WORK ORDER A:
How would you put "Beach Boys buyers should be wary." from the Beach Boys review into French?
WORK ORDER B:
Could you write the next part of the Beach Boys review, picking up after its final sentence?

TEXT:
********

DVD & Blu-ray Reviews

The Beach Boys: Good Vibrations Tour (2013)

Beach Boys buyers should be wary.

Published on August 23, 2013

The Beach Boys: Good Vibrations Tour (2013)

Studio: Eagle Vision/Broadway Video EV306099 [6/18/13]
Director: Gary Weis; Producer: Lorne Michaels
Video: 1.33:1 for 4:3 Color
Audio: English DTS Surround Sound, Dolby Digital Stereo, Dolby Digital 5.1
No extras
Length: 49:33
Rating: ***

There is no doubt the Beach Boys are one of the most influential and successful American pop bands of the Baby Boomer generation. Tunes such as “Fun, Fun, Fun,” “I Get Around” and “Surfin’ USA” were staples of top-40 radio, played endlessly on jukeboxes from coast to coast, and became part of the summery soundtrack for countless teens.

Despite a huge string of hits and some definitive albums, by the 1970s the Beach Boys were in a problematic period: most of the band’s latest singles were flops; personnel came and went; the group’s creative backbone, Brian Wilson, was not involved either as a songwriter or performer; and most of the releases displaying the Beach Boys’ name were compilations trading on youthful nostalgia. The Beach Boys only continuing achievement was non-stop touring, which made them one of the major live draws in the U.S. arena market.

********

[Skeletal landmark data]
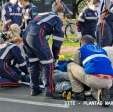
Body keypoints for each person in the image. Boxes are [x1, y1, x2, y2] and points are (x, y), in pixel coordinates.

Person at [23, 2, 64, 96]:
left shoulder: (45, 14)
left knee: (33, 63)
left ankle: (34, 89)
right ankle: (50, 90)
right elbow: (58, 40)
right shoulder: (57, 19)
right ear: (61, 13)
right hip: (36, 35)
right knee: (48, 63)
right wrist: (55, 56)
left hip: (26, 34)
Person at [67, 35, 113, 105]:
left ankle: (78, 92)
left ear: (82, 43)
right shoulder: (102, 50)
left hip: (93, 78)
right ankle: (101, 96)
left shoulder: (80, 50)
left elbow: (77, 66)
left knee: (70, 65)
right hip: (109, 80)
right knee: (94, 89)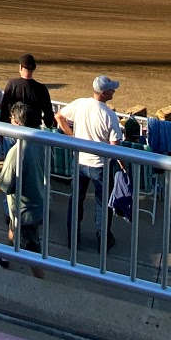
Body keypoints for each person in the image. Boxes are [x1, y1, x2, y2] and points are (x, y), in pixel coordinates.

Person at [57, 75, 125, 249]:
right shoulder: (109, 115)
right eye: (111, 89)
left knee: (76, 200)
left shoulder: (80, 104)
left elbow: (59, 116)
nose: (114, 91)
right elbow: (115, 146)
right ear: (103, 93)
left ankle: (72, 237)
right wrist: (124, 168)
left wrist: (72, 137)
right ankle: (103, 240)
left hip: (80, 161)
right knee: (102, 205)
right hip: (99, 166)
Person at [0, 100, 48, 277]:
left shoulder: (17, 150)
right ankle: (5, 257)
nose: (9, 121)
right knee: (13, 230)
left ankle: (42, 284)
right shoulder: (40, 139)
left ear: (18, 123)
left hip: (26, 210)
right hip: (36, 202)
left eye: (11, 118)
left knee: (32, 252)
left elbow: (2, 184)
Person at [0, 54, 56, 130]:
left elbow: (5, 107)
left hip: (15, 127)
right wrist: (48, 124)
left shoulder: (12, 84)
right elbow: (48, 111)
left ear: (20, 67)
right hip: (34, 129)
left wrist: (2, 124)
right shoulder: (41, 88)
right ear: (34, 69)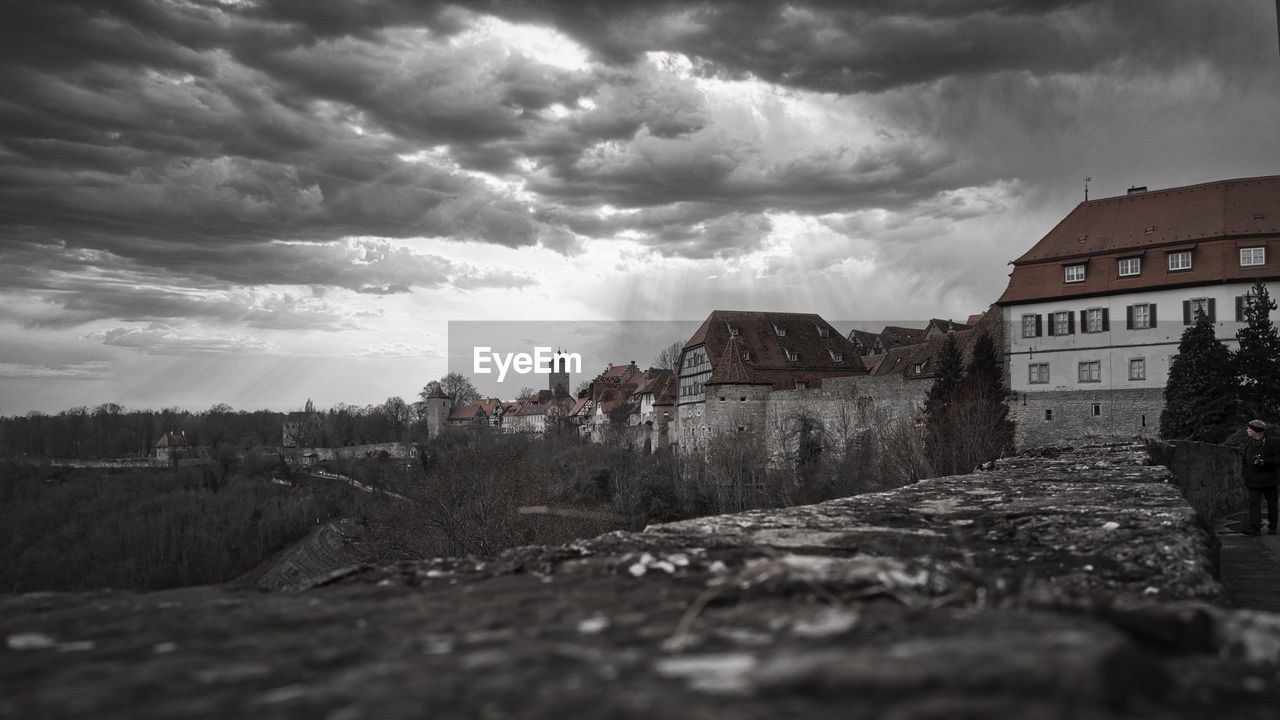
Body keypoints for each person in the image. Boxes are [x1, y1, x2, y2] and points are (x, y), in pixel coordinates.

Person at [1242, 419, 1278, 536]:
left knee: (1272, 504)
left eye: (1249, 428)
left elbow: (1279, 458)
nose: (1247, 430)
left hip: (1269, 479)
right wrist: (1246, 473)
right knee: (1253, 503)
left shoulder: (1273, 441)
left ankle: (1272, 526)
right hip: (1253, 479)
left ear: (1256, 430)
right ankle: (1254, 528)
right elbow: (1244, 460)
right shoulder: (1249, 443)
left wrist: (1265, 462)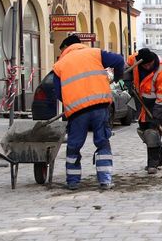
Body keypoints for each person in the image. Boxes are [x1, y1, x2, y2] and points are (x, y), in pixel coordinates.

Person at [52, 34, 125, 190]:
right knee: (103, 142)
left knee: (73, 146)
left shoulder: (60, 65)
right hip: (100, 106)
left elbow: (58, 92)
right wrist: (117, 77)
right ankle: (105, 180)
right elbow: (119, 60)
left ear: (65, 48)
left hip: (77, 111)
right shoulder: (95, 53)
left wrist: (70, 102)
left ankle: (73, 182)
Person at [126, 48, 162, 174]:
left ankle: (152, 163)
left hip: (157, 103)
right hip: (141, 101)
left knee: (152, 131)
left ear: (153, 60)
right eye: (145, 65)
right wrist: (128, 81)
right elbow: (126, 65)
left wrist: (157, 117)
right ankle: (159, 158)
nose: (147, 66)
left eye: (149, 64)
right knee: (144, 130)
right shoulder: (135, 59)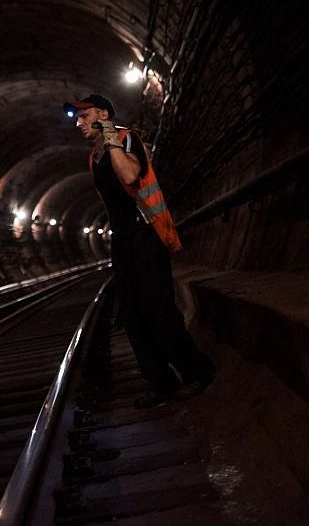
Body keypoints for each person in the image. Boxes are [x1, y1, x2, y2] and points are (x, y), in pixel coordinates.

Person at [64, 94, 215, 408]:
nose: (79, 123)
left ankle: (197, 370)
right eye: (77, 119)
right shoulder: (94, 157)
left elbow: (131, 175)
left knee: (158, 308)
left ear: (103, 114)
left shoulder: (126, 139)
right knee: (132, 316)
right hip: (124, 240)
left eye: (84, 116)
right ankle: (160, 382)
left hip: (145, 233)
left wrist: (109, 134)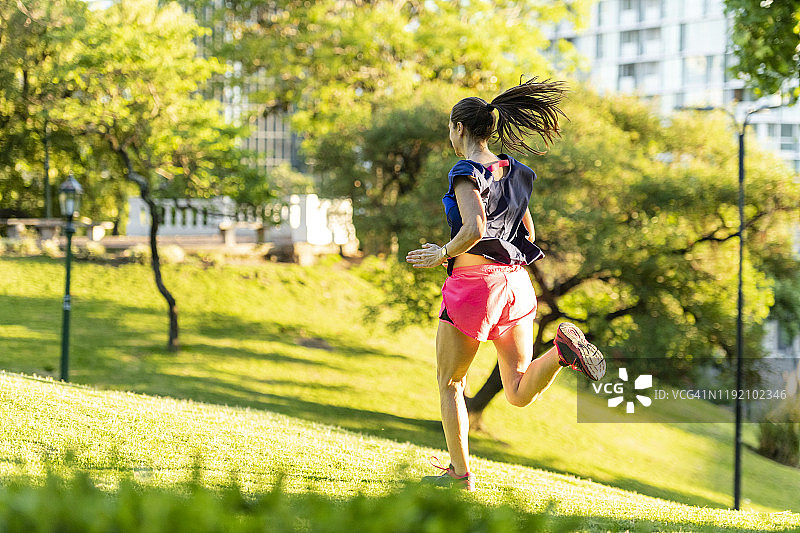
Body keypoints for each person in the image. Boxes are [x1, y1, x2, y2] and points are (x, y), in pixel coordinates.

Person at [405, 78, 606, 492]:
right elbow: (528, 232)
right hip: (517, 285)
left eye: (449, 127)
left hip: (476, 287)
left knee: (450, 382)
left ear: (459, 128)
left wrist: (441, 252)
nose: (449, 134)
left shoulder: (465, 171)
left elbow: (475, 227)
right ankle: (562, 353)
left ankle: (459, 476)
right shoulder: (514, 170)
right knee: (516, 391)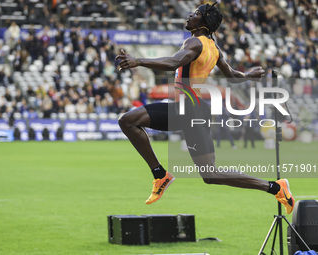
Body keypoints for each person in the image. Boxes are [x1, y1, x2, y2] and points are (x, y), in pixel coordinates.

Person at [115, 3, 294, 214]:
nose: (190, 15)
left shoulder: (195, 42)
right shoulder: (214, 48)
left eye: (195, 14)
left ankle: (159, 174)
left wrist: (138, 61)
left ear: (204, 22)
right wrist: (248, 75)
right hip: (191, 109)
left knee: (128, 121)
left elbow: (174, 62)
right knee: (210, 175)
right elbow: (232, 75)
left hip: (189, 109)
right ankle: (275, 187)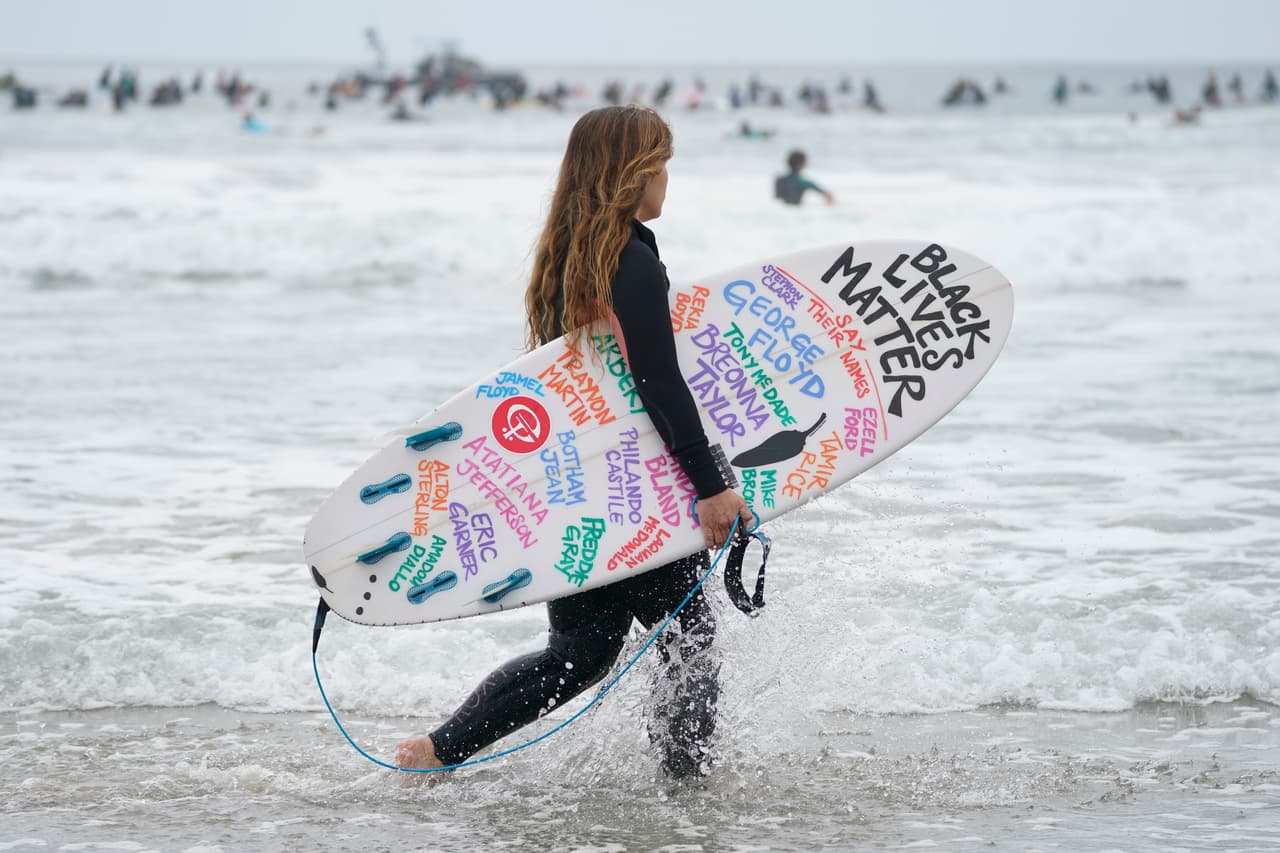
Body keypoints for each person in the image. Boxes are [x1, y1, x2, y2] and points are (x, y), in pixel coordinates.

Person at [395, 105, 752, 782]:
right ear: (630, 172)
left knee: (581, 652)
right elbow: (656, 382)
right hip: (630, 489)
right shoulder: (631, 260)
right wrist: (711, 487)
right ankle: (687, 790)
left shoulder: (572, 255)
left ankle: (438, 750)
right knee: (691, 641)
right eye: (660, 162)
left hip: (580, 483)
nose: (667, 178)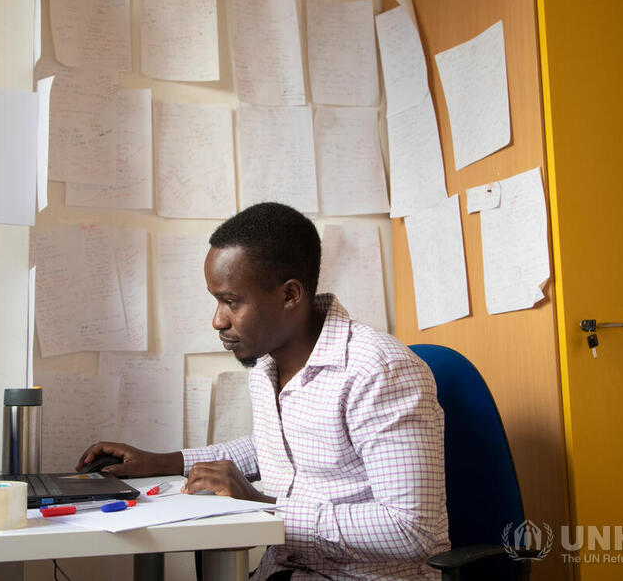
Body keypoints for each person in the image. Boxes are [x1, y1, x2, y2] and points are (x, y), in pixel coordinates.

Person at [79, 202, 449, 580]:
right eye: (217, 300)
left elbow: (412, 529)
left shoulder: (379, 370)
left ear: (290, 295)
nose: (217, 320)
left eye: (231, 301)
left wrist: (265, 506)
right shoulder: (269, 364)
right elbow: (275, 446)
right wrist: (163, 461)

********

RESULT A:
Les acheteurs des Beach Boys devraient se méfier.

RESULT B:
In 1976 (after a three-year hiatus from the studio) the classic line-up of Al Jardine (vocals, guitar), Mike Love (vocals), and the Wilson brothers (Carl, Dennis and Brian) reconvened to tape the aptly-termed 15 Big Ones, which acknowledged the Beach Boys’ 15-year anniversary and also had 15 songs. Wilson revisited the producer’s chair, while the record featured a blend of new tunes and appropriate covers associated with Chuck Berry, Fats Domino, the Righteous Brothers and others. With media coverage elevated, the Beach Boys also snagged an hour-long, NBC-TV special (produced by Saturday Night Live creator Lorne Michaels with some segments scripted by SNL scribes) to help promote their supposed return and the group’s concert schedule.

The DVD The Beach Boys: Good Vibrations Tour is the most recent reissue of that 1976 television program (previous editions have had other titles; and Eagle Rock issued this DVD in the UK a number of years ago), and includes live footage mainly from an Anaheim Stadium gig; band member interviews; and edited sequences which contain Carl Wilson revealing his love for aviation, Dennis Wilson judging a beauty pageant, and a middling comedic skit where SNL cast members John Belushi and Dan Aykroyd attempt to get Brian to go surf.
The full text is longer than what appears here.